#### What you are asked to do
Pictures are not part of the answer. Write out exactly the lines from the one containing "el lanzamiento de nuevo disco" through the end of the material below.

#### Information

------------

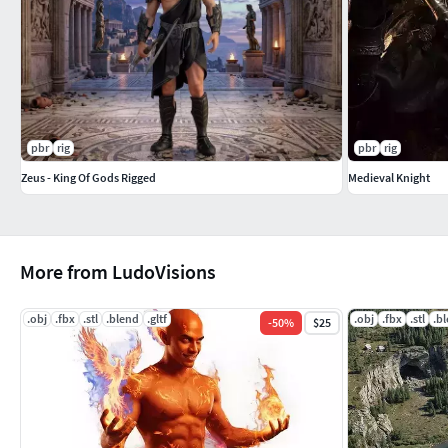
Ce modèle est idéal pour :
Jeux vidéo fantasyCinématiques 3DRendus promotionnelsPro
personnageCourts-métragesIllustrations 3DScènes inspirées de
importante
pbr
rig
pbr
rig
Ce modèle est une création originale et une réinterprétation a
Zeus - King Of Gods Rigged
Medieval Knight
officiel, ni d’un contenu affilié, approuvé ou licencié par les 
More from LudoVisions
.obj
.fbx
.stl
.blend
.gltf
.obj
.fbx
.stl
.b
-
50
%
$25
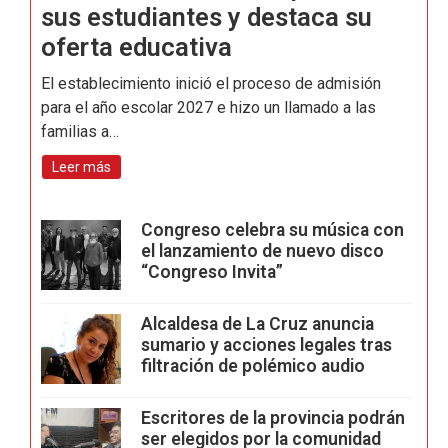
sus estudiantes y destaca su
oferta educativa
El establecimiento inició el proceso de admisión
para el año escolar 2027 e hizo un llamado a las
familias a…
Leer más
Congreso celebra su música con
el lanzamiento de nuevo disco
“Congreso Invita”
Alcaldesa de La Cruz anuncia
sumario y acciones legales tras
filtración de polémico audio
Escritores de la provincia podrán
ser elegidos por la comunidad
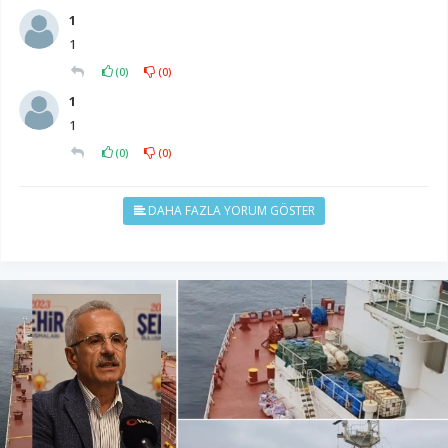
1
1
(
0
)
(
0
)
1
1
(
0
)
(
0
)
DAHA FAZLA YORUM GÖSTER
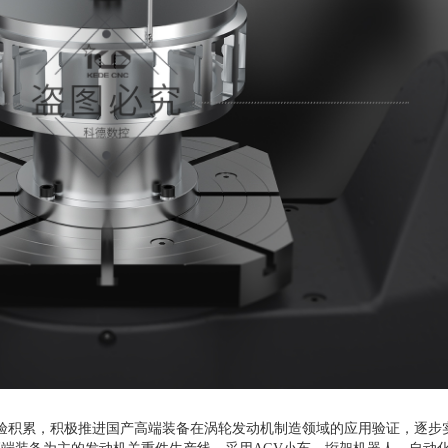
验积累，积极推进国产高端装备在涡轮发动机制造领域的应用验证，逐步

------------

#### Problem solution
el lanzamiento de nuevo disco
“Congreso Invita”
Alcaldesa de La Cruz anuncia
sumario y acciones legales tras
filtración de polémico audio
Escritores de la provincia podrán
ser elegidos por la comunidad
1
1
(
0
)
(
0
)
1
1
(
0
)
(
0
)
DAHA FAZLA YORUM GÖSTER
验积累，积极推进国产高端装备在涡轮发动机制造领域的应用验证，逐步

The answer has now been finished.